There is one relatively simple way to demonstrate this.Rubashov said:
When integrating, all we are really doing is finding the area under a curve. What we need to determine is if the total area enclosed by the functions y = sin(x)/x, x = pi/4, x = pi/2 is greater than sqrt(2)/2.
This is simple enough and you do not need to resort to calculus to demonstrate this. Indeed, using calculus to demonstrate this is more rigorous or far more difficult for the very reason you mention: there is no anti-derivative and the only way to find an answer is numerical (and a pain without a computer at that!).
Consider for a moment the simpler function f(x) = sin(x). This has an easily computed anti-derivative. In the interval mentioned, the area is exactly sqrt(2)/2.
Dividing this area by any number greater than 1 will obviously result in a reduction. Given that the value in the denominator is linear and further given that we are going to produce an infinite number of rectangles (a riemann sum), you could demonstrate (and I'm not about to actually see if I can find a place to enter proper notation) that while there are certainly infinite values of x that will result in a larger rectagle over the same part of the x-axis, there are relatively more that will cause a reduction. (pi/4 ~ .79 if memory serves and pi/2 ~ 1.57).

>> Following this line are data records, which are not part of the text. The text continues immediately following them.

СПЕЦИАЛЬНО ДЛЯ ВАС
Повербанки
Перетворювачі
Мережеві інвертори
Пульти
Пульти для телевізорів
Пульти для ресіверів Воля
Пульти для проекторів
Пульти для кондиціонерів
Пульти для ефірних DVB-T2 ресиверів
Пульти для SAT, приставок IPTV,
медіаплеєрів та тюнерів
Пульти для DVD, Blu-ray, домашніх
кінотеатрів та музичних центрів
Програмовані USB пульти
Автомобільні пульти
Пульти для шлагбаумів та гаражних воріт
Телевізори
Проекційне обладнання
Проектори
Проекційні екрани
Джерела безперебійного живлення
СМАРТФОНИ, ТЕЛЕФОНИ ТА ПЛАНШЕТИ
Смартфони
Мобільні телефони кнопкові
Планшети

As such, it seems that one could simply demonstrate that you are reducing the area of sin(x) more often than you are increasing it - a fact born out if you actually graph sin(x)/x! At the moment, given that it is far to late (or early), I cannot decide if it would be easier to prove inductively or deductively, but I suspect this logic could be used in a proof of a sort.

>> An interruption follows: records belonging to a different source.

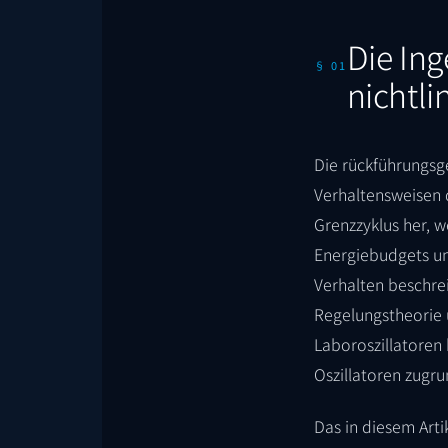
Die Ing
§ 01
nichtli
Die rückführungsge
Verhaltensweisen d
Grenzzyklus her, w
Energiebudgets un
Verhalten beschrei
Regelungstheorie 
Laboroszillatoren
Oszillatoren zugru
Das in diesem Arti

-edit- inductive is probably best. You can demonstrate that (at arbitrary granularity) below a threshold value of x the upper limit of the curve increases. At a certain tipping point it decreases. Because of the linear nature of the denominator (the part that makes induction simple here) you could show that after the tipping point you have a reduction. The Inductive Hypothesis is therefore that the total reduction in the upper limit will be greater than the total increase. Since there is more length available on the reduction side, given the linear nature of the denominator, reducing the granularity of the function would not change this result.
Alternately you could simply resort to summing rectangles to demonstrate your inductive hypothesis and then use a smaller set. As of right now, it seems like either would produce a compelling proof but the latter is more likely rigorous.
-edit 2-
Really thinking about it, a Riemann sum is probably the simplest way in general. It is far more compelling and while my simpler argument makes sense geometrically at least I don't think the argument is sound enough.